We Tested AI Pentesting on Our Own App. Here's What It Actually Found.

Your code ships fast. But is it safe? We put an AI-directed pentesting workflow to the test on our own application to find out what it can really catch, where it falls short, and why you still need a human in the loop.

You Don't Know What You Don't Know

You ship code every week. Maybe every day. Your CI pipeline runs, tests pass, and the feature goes live. But how do you know if it's safe?

Most developers rely on half-configured vulnerability scanners. The problem with scanners is that they produce noise. They flag things that might be an issue.

AI agents can do more than scan. They can follow a methodology, explore the app like an attacker would, and validate whether an issue is actually exploitable.

So we tested an AI-directed pentesting workflow on a shopping application we built ourselves. In that run, it uncovered a critical authentication bypass that enabled full account takeover. Here's what we learned, including where the AI helped, where it got risky, and why human judgment still matters.

Why We Didn't Test Against a Practice Target

There are dozens of intentionally vulnerable applications out there: DVWA, OWASP Juice Shop, HackTheBox machines. They're great for learning. But when you test an AI tool against them (as others already did), you hit a fundamental problem: you can't tell if the AI just recognized patterns from its training data.

To get honest results, we tested against a custom-built shopping application, a personal project.

Setup (So You Can Judge the Results)

We kept this intentionally black-box to make it more relevant to the risk any online website faces from these tools.

Target: a custom shopping web app (we built it quick and used this to test how secure it is)
Mode: black-box, no source code, no internal documentation fed into the model
Environment: staging only, with resettable data
Access: regular user flows (sign up, login, browse, checkout-style flows)
Validation: every finding required a reproducible proof-of-concept (not just a suspicion)
Tool: we used strix with our custom instruction files

AI Is Only as Good as the Method Behind It

AI pentesting tools left to their own devices will poke around without direction and miss critical areas. Methodology matters more than the tool.

We follow established security frameworks (OWASP WSTG, PTES, NIST 800-115) and translate them into a targeted instruction file for the website: what to test, where to focus first, and what "done" looks like.

Where AI really shines is reconnaissance: mapping endpoints, fingerprinting technologies, detecting WAFs, discovering hidden routes and parameters, and flagging obvious misconfigurations in headers and TLS.

From there, it's structured enumeration and validation: probing authentication flows, testing access control boundaries, and chasing suspicious behavior until we have a reproducible proof-of-concept.

The judgment calls stay with the security engineer. The AI handles the volume and the first-pass exploration, so we can spend more time going deep where it matters.

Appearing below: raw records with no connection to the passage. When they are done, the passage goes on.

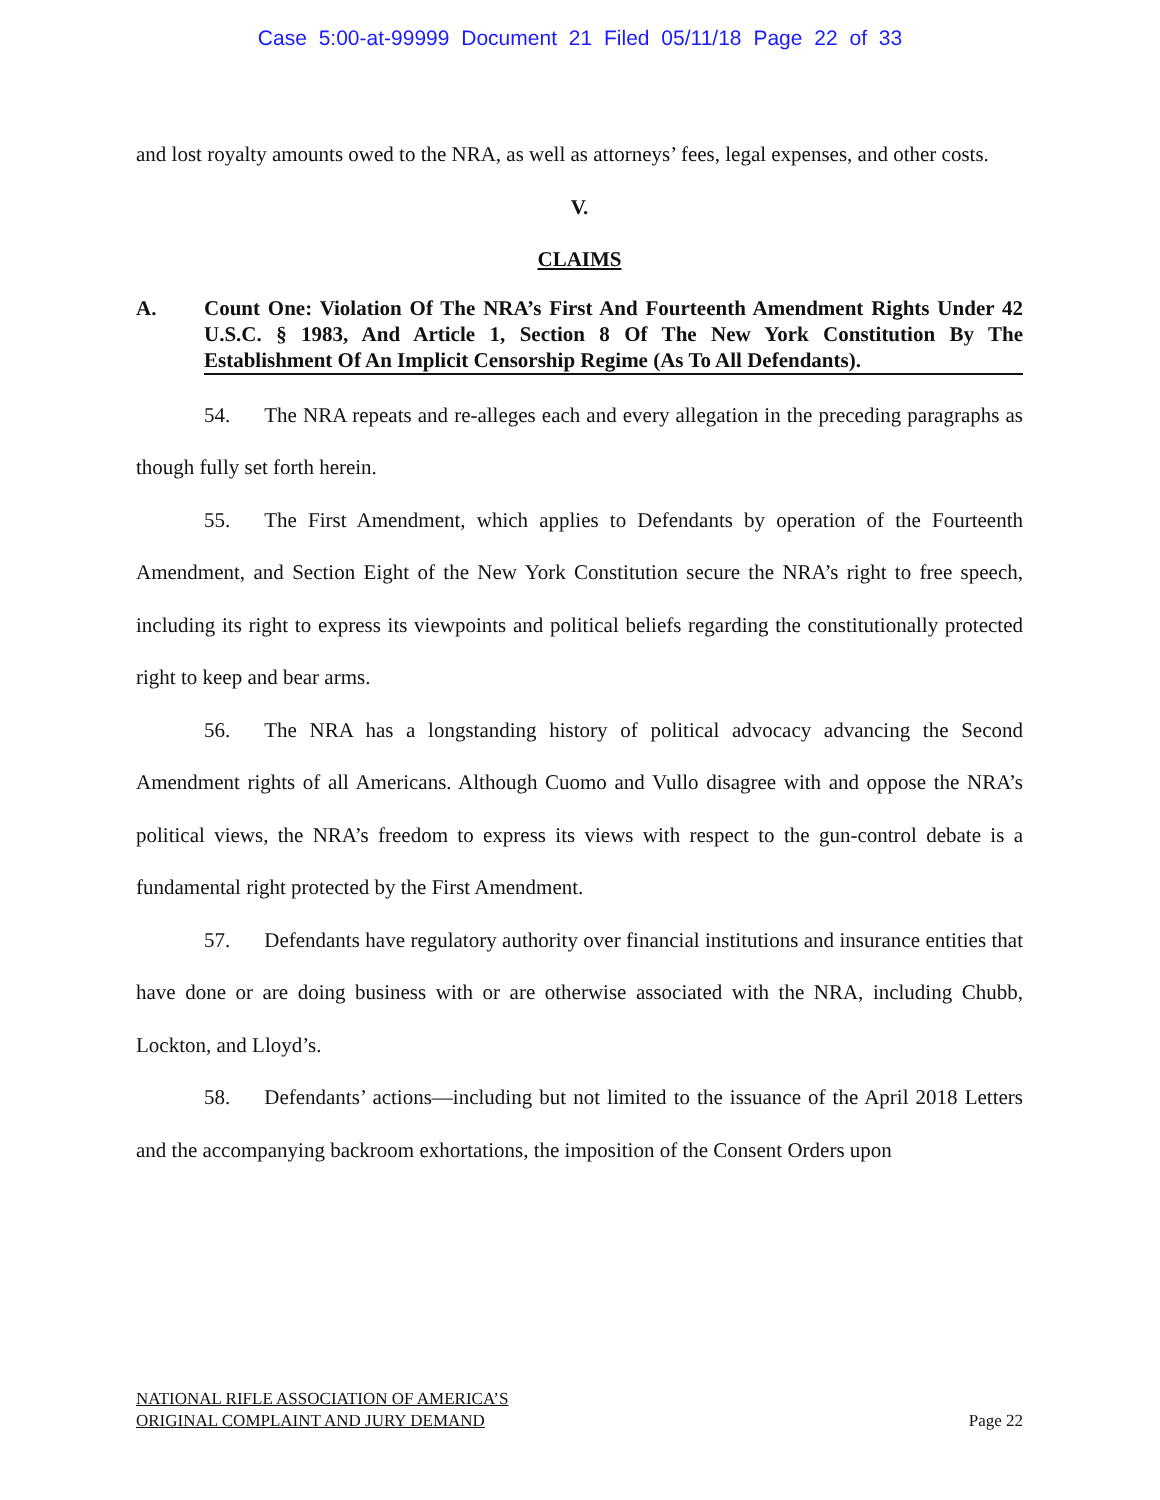Case 5:00-at-99999 Document 21 Filed 05/11/18 Page 22 of 33
and lost royalty amounts owed to the NRA, as well as attorneys’ fees, legal expenses, and other costs.
V.
CLAIMS
A. Count One: Violation Of The NRA’s First And Fourteenth Amendment Rights Under 42 U.S.C. § 1983, And Article 1, Section 8 Of The New York Constitution By The Establishment Of An Implicit Censorship Regime (As To All Defendants).
54. The NRA repeats and re-alleges each and every allegation in the preceding paragraphs as though fully set forth herein.
55. The First Amendment, which applies to Defendants by operation of the Fourteenth Amendment, and Section Eight of the New York Constitution secure the NRA’s right to free speech, including its right to express its viewpoints and political beliefs regarding the constitutionally protected right to keep and bear arms.
56. The NRA has a longstanding history of political advocacy advancing the Second Amendment rights of all Americans. Although Cuomo and Vullo disagree with and oppose the NRA’s political views, the NRA’s freedom to express its views with respect to the gun-control debate is a fundamental right protected by the First Amendment.
57. Defendants have regulatory authority over financial institutions and insurance entities that have done or are doing business with or are otherwise associated with the NRA, including Chubb, Lockton, and Lloyd’s.
58. Defendants’ actions—including but not limited to the issuance of the April 2018 Letters and the accompanying backroom exhortations, the imposition of the Consent Orders upon
NATIONAL RIFLE ASSOCIATION OF AMERICA’S
ORIGINAL COMPLAINT AND JURY DEMAND
Page 22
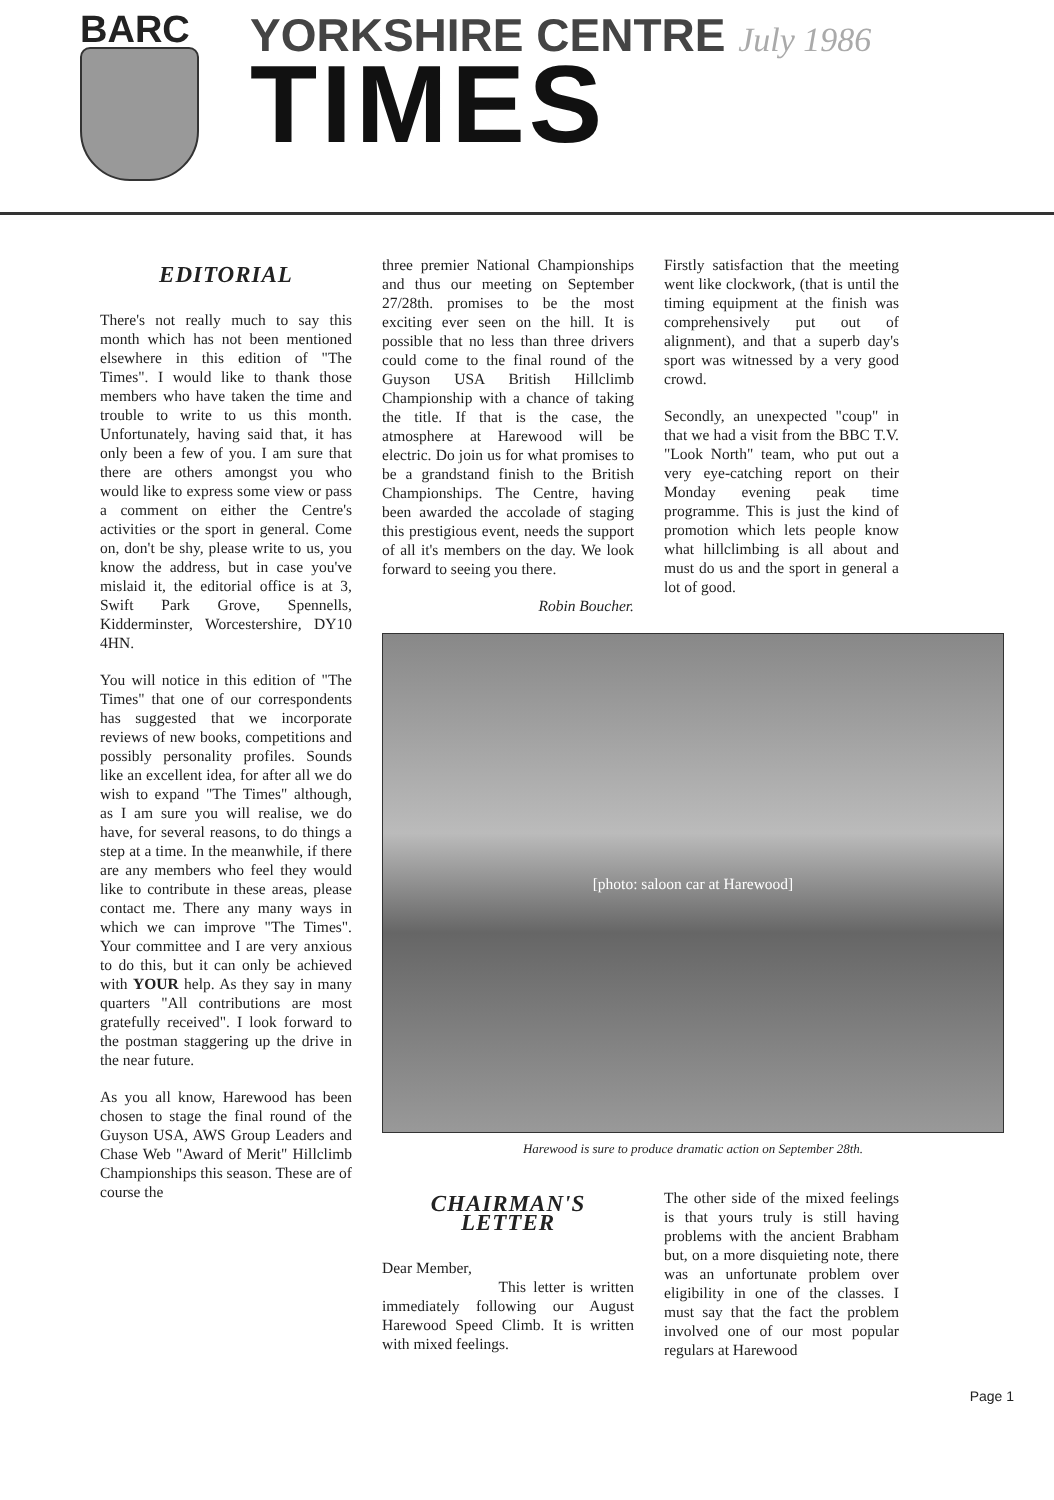BARC
YORKSHIRE CENTRE July 1986
TIMES
EDITORIAL
There's not really much to say this month which has not been mentioned elsewhere in this edition of "The Times". I would like to thank those members who have taken the time and trouble to write to us this month. Unfortunately, having said that, it has only been a few of you. I am sure that there are others amongst you who would like to express some view or pass a comment on either the Centre's activities or the sport in general. Come on, don't be shy, please write to us, you know the address, but in case you've mislaid it, the editorial office is at 3, Swift Park Grove, Spennells, Kidderminster, Worcestershire, DY10 4HN.
You will notice in this edition of "The Times" that one of our correspondents has suggested that we incorporate reviews of new books, competitions and possibly personality profiles. Sounds like an excellent idea, for after all we do wish to expand "The Times" although, as I am sure you will realise, we do have, for several reasons, to do things a step at a time. In the meanwhile, if there are any members who feel they would like to contribute in these areas, please contact me. There any many ways in which we can improve "The Times". Your committee and I are very anxious to do this, but it can only be achieved with YOUR help. As they say in many quarters "All contributions are most gratefully received". I look forward to the postman staggering up the drive in the near future.
As you all know, Harewood has been chosen to stage the final round of the Guyson USA, AWS Group Leaders and Chase Web "Award of Merit" Hillclimb Championships this season. These are of course the
three premier National Championships and thus our meeting on September 27/28th. promises to be the most exciting ever seen on the hill. It is possible that no less than three drivers could come to the final round of the Guyson USA British Hillclimb Championship with a chance of taking the title. If that is the case, the atmosphere at Harewood will be electric. Do join us for what promises to be a grandstand finish to the British Championships. The Centre, having been awarded the accolade of staging this prestigious event, needs the support of all it's members on the day. We look forward to seeing you there.
Robin Boucher.
Firstly satisfaction that the meeting went like clockwork, (that is until the timing equipment at the finish was comprehensively put out of alignment), and that a superb day's sport was witnessed by a very good crowd.
Secondly, an unexpected "coup" in that we had a visit from the BBC T.V. "Look North" team, who put out a very eye-catching report on their Monday evening peak time programme. This is just the kind of promotion which lets people know what hillclimbing is all about and must do us and the sport in general a lot of good.
[photo: saloon car at Harewood]
Harewood is sure to produce dramatic action on September 28th.
CHAIRMAN'S
LETTER
Dear Member,
This letter is written immediately following our August Harewood Speed Climb. It is written with mixed feelings.
The other side of the mixed feelings is that yours truly is still having problems with the ancient Brabham but, on a more disquieting note, there was an unfortunate problem over eligibility in one of the classes. I must say that the fact the problem involved one of our most popular regulars at Harewood
Page 1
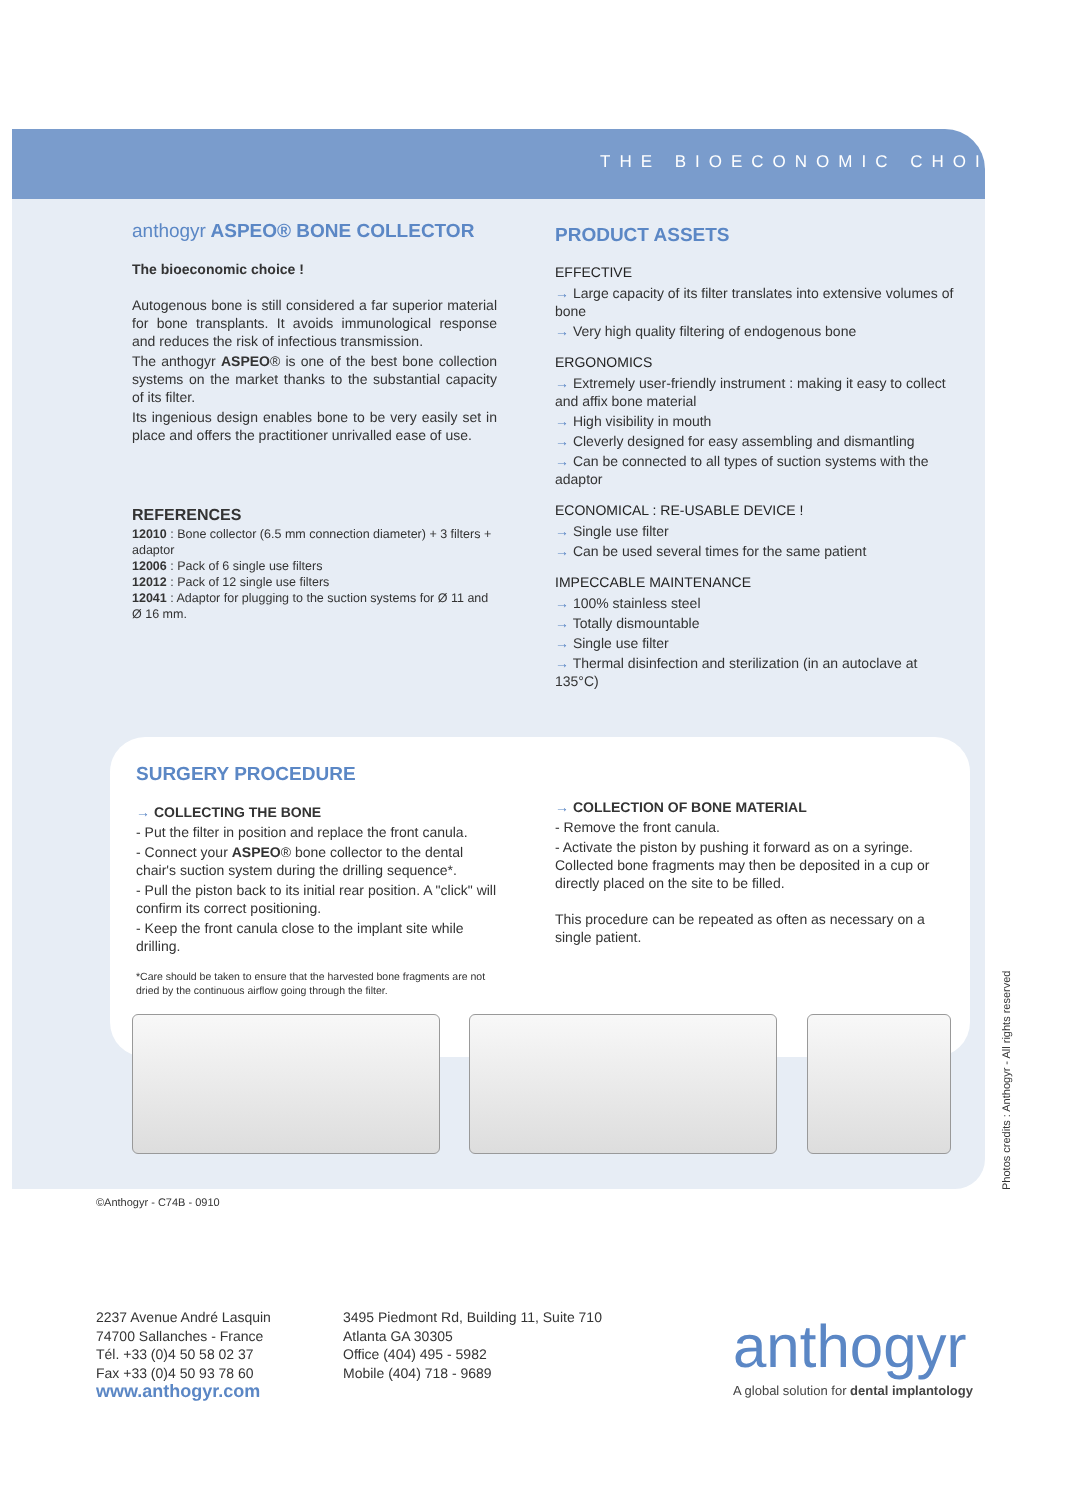THE BIOECONOMIC CHOICE
anthogyr ASPEO® BONE COLLECTOR
The bioeconomic choice !
Autogenous bone is still considered a far superior material for bone transplants. It avoids immunological response and reduces the risk of infectious transmission.
The anthogyr ASPEO® is one of the best bone collection systems on the market thanks to the substantial capacity of its filter.
Its ingenious design enables bone to be very easily set in place and offers the practitioner unrivalled ease of use.
REFERENCES
12010 : Bone collector (6.5 mm connection diameter) + 3 filters + adaptor
12006 : Pack of 6 single use filters
12012 : Pack of 12 single use filters
12041 : Adaptor for plugging to the suction systems for Ø 11 and Ø 16 mm.
PRODUCT ASSETS
EFFECTIVE
→ Large capacity of its filter translates into extensive volumes of bone
→ Very high quality filtering of endogenous bone
ERGONOMICS
→ Extremely user-friendly instrument : making it easy to collect and affix bone material
→ High visibility in mouth
→ Cleverly designed for easy assembling and dismantling
→ Can be connected to all types of suction systems with the adaptor
ECONOMICAL : RE-USABLE DEVICE !
→ Single use filter
→ Can be used several times for the same patient
IMPECCABLE MAINTENANCE
→ 100% stainless steel
→ Totally dismountable
→ Single use filter
→ Thermal disinfection and sterilization (in an autoclave at 135°C)
SURGERY PROCEDURE
→ COLLECTING THE BONE
- Put the filter in position and replace the front canula.
- Connect your ASPEO® bone collector to the dental chair's suction system during the drilling sequence*.
- Pull the piston back to its initial rear position. A "click" will confirm its correct positioning.
- Keep the front canula close to the implant site while drilling.
*Care should be taken to ensure that the harvested bone fragments are not dried by the continuous airflow going through the filter.
→ COLLECTION OF BONE MATERIAL
- Remove the front canula.
- Activate the piston by pushing it forward as on a syringe. Collected bone fragments may then be deposited in a cup or directly placed on the site to be filled.
This procedure can be repeated as often as necessary on a single patient.
Photos credits : Anthogyr - All rights reserved
©Anthogyr - C74B - 0910
2237 Avenue André Lasquin
74700 Sallanches - France
Tél. +33 (0)4 50 58 02 37
Fax +33 (0)4 50 93 78 60
www.anthogyr.com
3495 Piedmont Rd, Building 11, Suite 710
Atlanta GA 30305
Office (404) 495 - 5982
Mobile (404) 718 - 9689
anthogyr
A global solution for dental implantology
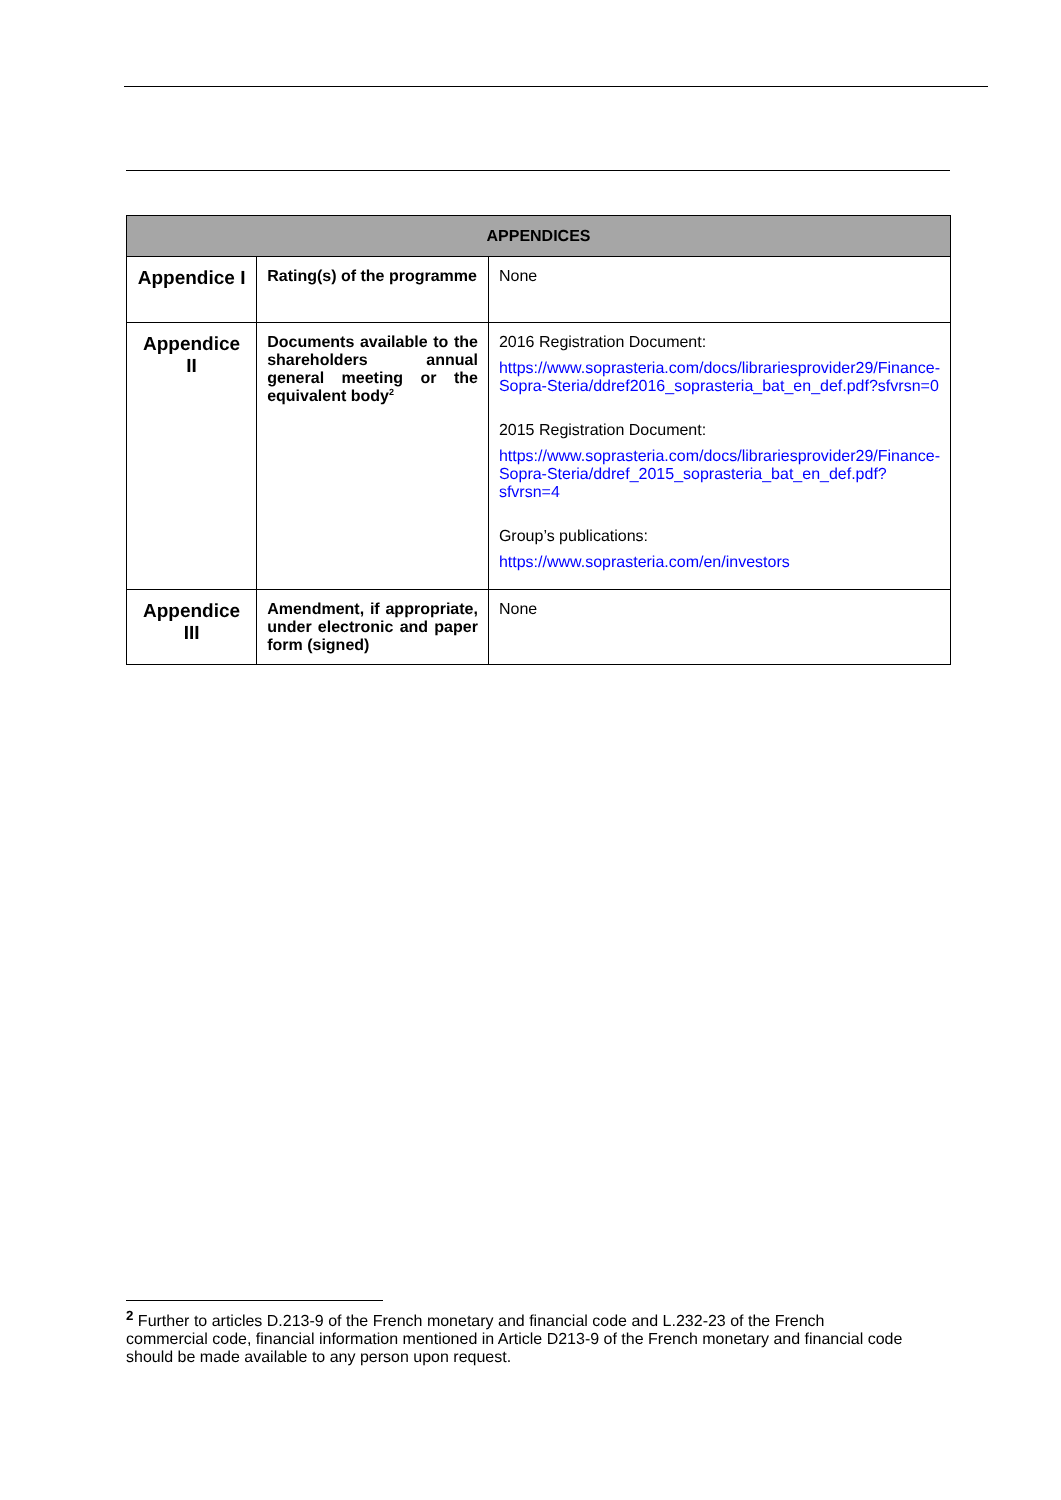| APPENDICES | | |
| --- | --- | --- |
| Appendice I | Rating(s) of the programme | None |
| Appendice II | Documents available to the shareholders annual general meeting or the equivalent body<sup>2</sup> | 2016 Registration Document: https://www.soprasteria.com/docs/librariesprovider29/Finance-Sopra-Steria/ddref2016_soprasteria_bat_en_def.pdf?sfvrsn=0 2015 Registration Document: https://www.soprasteria.com/docs/librariesprovider29/Finance-Sopra-Steria/ddref_2015_soprasteria_bat_en_def.pdf?sfvrsn=4 Group’s publications: https://www.soprasteria.com/en/investors |
| Appendice III | Amendment, if appropriate, under electronic and paper form (signed) | None |
<sup>2</sup> Further to articles D.213-9 of the French monetary and financial code and L.232-23 of the French commercial code, financial information mentioned in Article D213-9 of the French monetary and financial code should be made available to any person upon request.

What the AI Actually Found: A Critical Authentication Bypass

During testing, the AI didn't just run a checklist. It analysed how the shopping app handled authentication through JSON Web Tokens (JWT), and then it exploited a flaw step by step.

Here's what happened:

It captured a valid JWT from its own test session
It stripped the cryptographic signature
It changed the algorithm header to "none"
It forged a new payload with a different user's database ID
The server accepted the unsigned token: full account takeover

The AI then generated a proof-of-concept showing exactly how to reproduce the exploit, proving the vulnerability was real and not a false positive.

This is the key difference compared to a vulnerability scanner. A scanner might flag "JWT configuration may be insecure" and move on. Our approach doesn't just flag. It validates. It proves whether the issue is exploitable, documents the evidence, and produces output that a developer can read and act on immediately. No guesswork, no ambiguity.

Why it worked: The app had two compounding flaws.

First, it used a weak, default signing secret, easy enough to brute-force, letting an attacker forge tokens with elevated claims like isAdmin: true.
Second, the server didn't explicitly validate the alg header, so setting it to "none" and stripping the signature entirely was enough for the server to accept the token. Either flaw alone would be serious. Together, they made full account takeover trivial.

How it was fixed: The fix addressed both layers.

The weak secret was replaced with a long, cryptographically random value stored securely in environment variables.

The backend was updated to explicitly allowlist accepted algorithms (e.g., algorithms: ['HS256']), rejecting none outright. Role checks were moved server-side: instead of trusting claims in the token, the server now looks up the user's actual role from the database using the sub field.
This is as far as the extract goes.